Amy Julia Becker writes and speaks about family, faith, disability, and culture. A graduate of Princeton University and Princeton Theological Seminary, she is the author of Penelope Ayers: A Memoir, A Good and Perfect Gift (Bethany House), and Why I Am Both Spiritual and Religious (Patheos Press).

Comments

  1. Mike Helbert says:

    This is not only true for moms. I became a grandfather 3 years ago. I see a potential in my grandson, and a freedom to let him explore that, that I never had for my children. Maybe part of that is because I get to send him home to his parents when I’m done spoiling him! ;>) Mostly, tho, is that I can better see that saying ‘no’ too often can destroy the beautiful, imaginative potential of these young humans. Hey, if no one’s gonna get hurt, why not?

  2. David says:

    I LOVE this:

    “we are wired to make, and we can make
    trouble, or we can make goodness and art
    and meaning and sustenance and play”

    I have seen this play out in schools and museums, and homes, and everywhere

  3. Libby Hunt says:

    The best I can do is remember that God is, among other things, creative, and that is mirrored in us. My son isn’t such a crafter/artist as a pretender. Which I can play along with for about 2 minutes before I get bored. Thanks for the chance!

  4. Jeannie P says:

    A couple of weeks ago my son’s Educational Assistant sent home an art project Jonathan had done. The EA wrote in my son’s agenda, tongue firmly in cheek, “Jonathan’s enthusiasm for the fine arts remains tempered at best.” And it’s true — he HATES crafts. But I put his picture on the wall anyway, with its pastel blue sky and sort-of-round cutout sun, because I thought it was so cute. I thought he might not even notice but he was thrilled and kept pointing to it and saying his teacher’s name. Maybe his enthusiasm wasn’t so tempered after all. :-)

  5. Tim says:

    My eyes are a bit watery after reading that poem, Sarah. I think it’s allergies.
    When my kids were young there were lots of questions that began, “Can we …?” I am so glad for those times I said yes, and I hope I said it often enough.
    Cheers,
    Tim

  6. Beautiful poem! I can’t wait to read the book!

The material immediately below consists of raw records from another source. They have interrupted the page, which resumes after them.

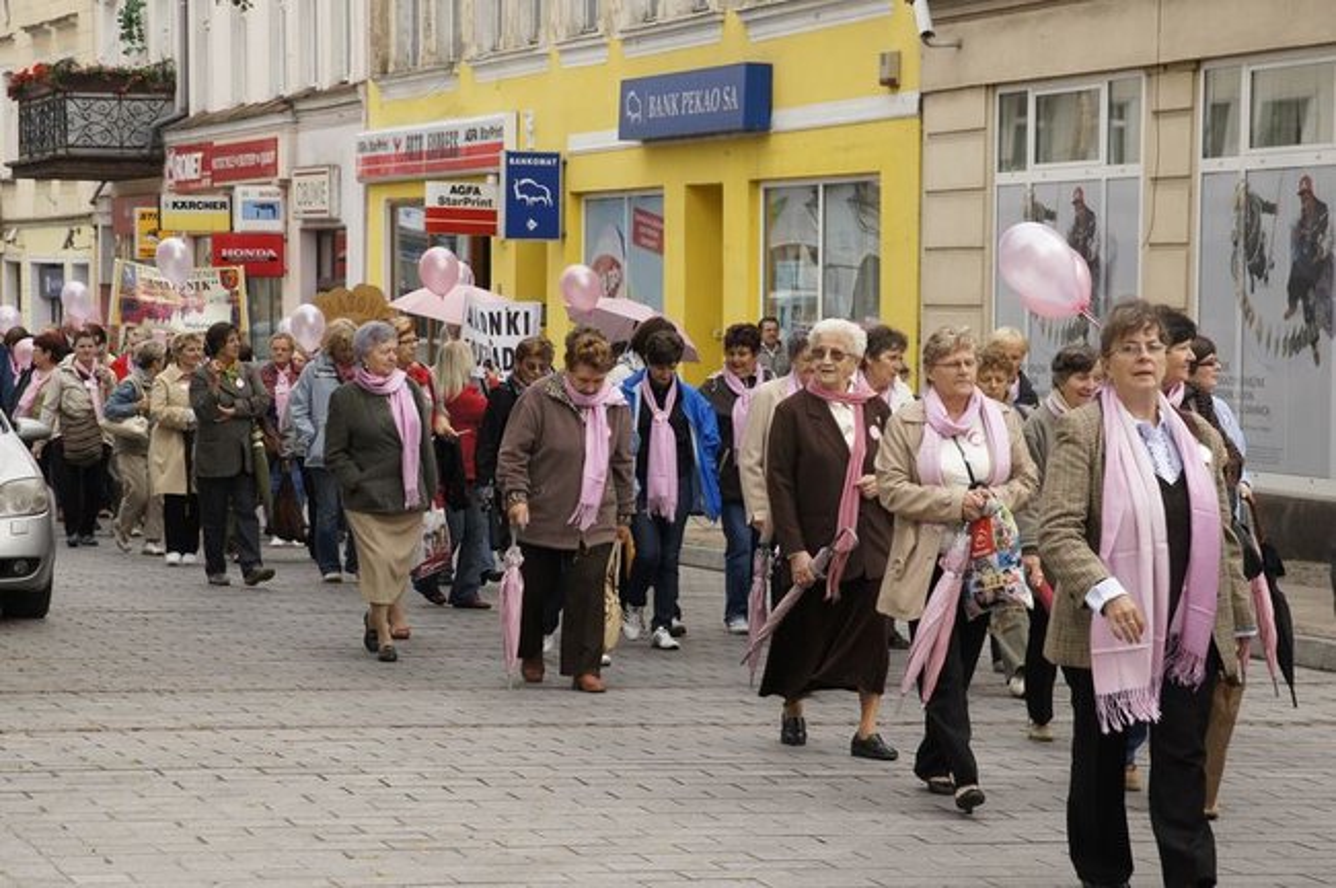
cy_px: 444
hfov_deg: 19.5
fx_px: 3893
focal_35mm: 105
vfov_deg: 13.0
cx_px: 668
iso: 400
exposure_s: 1/400
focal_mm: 70
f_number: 7.1
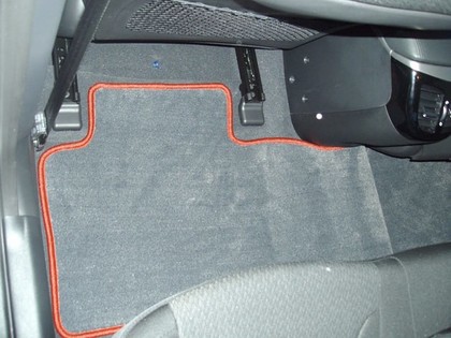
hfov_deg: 51.4
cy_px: 169
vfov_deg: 39.7
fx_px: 469
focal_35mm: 36
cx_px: 226
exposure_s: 1/50
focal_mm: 6
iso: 214
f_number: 2.7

  7. I have so much trouble saying an enthusiastic, “yes!” even though I want to. Thank you for this poem. Thank you for sharing your thoughts.

  8. bryssy says:

    We need to be creative, although I tend to appreciate it more outside. “Why yes you may make something in the mud kitchen. How about I hose you down before you come in?” We did make an Atelier (children’s studio) in our home so that we had a designated place to create…and so I don’t have to clear off the dining room table so that we can eat every night!

  9. Writing, poetry, cooking, dance, art, origami … yes, they fill a need.

    So glad to see what you shared here. We also have known mutiny.

  10. Bev P says:

    I would love to win this! Poems like these really hit home!

  11. Elizabeth says:

    I appreciate the title- Let there be Yes– even when I have to say no, I try to see if there is also a small part of my girls’ requests I can say Yes to. We like to bring out the play doh on the kitchen floor. We put it on place mats– but of course it ends up all over the place– but it is easy just to sweep up the teeny pieces when they are done– and they can help with the sweeping or holding the dust pan.

  12. Gorgeous and wise. I too dislike the mess and hassle of children’s crafting, or more common in our house, when kids create tableaux of various disparate objects and toys for their dolls or some purpose known only to their imaginations. All those objects must eventually be put back in their places, of course, and the kids have lost interest by then. Nevertheless, I have learned to quiet my “no” in the face of such contentment.

  13. H. Hartman says:

    Thank you–such a good reminder. A rare piece of parenting advice from my precious Mama was “try to say yes as often as you can.” Thank you for that reminder as well…blessings to you.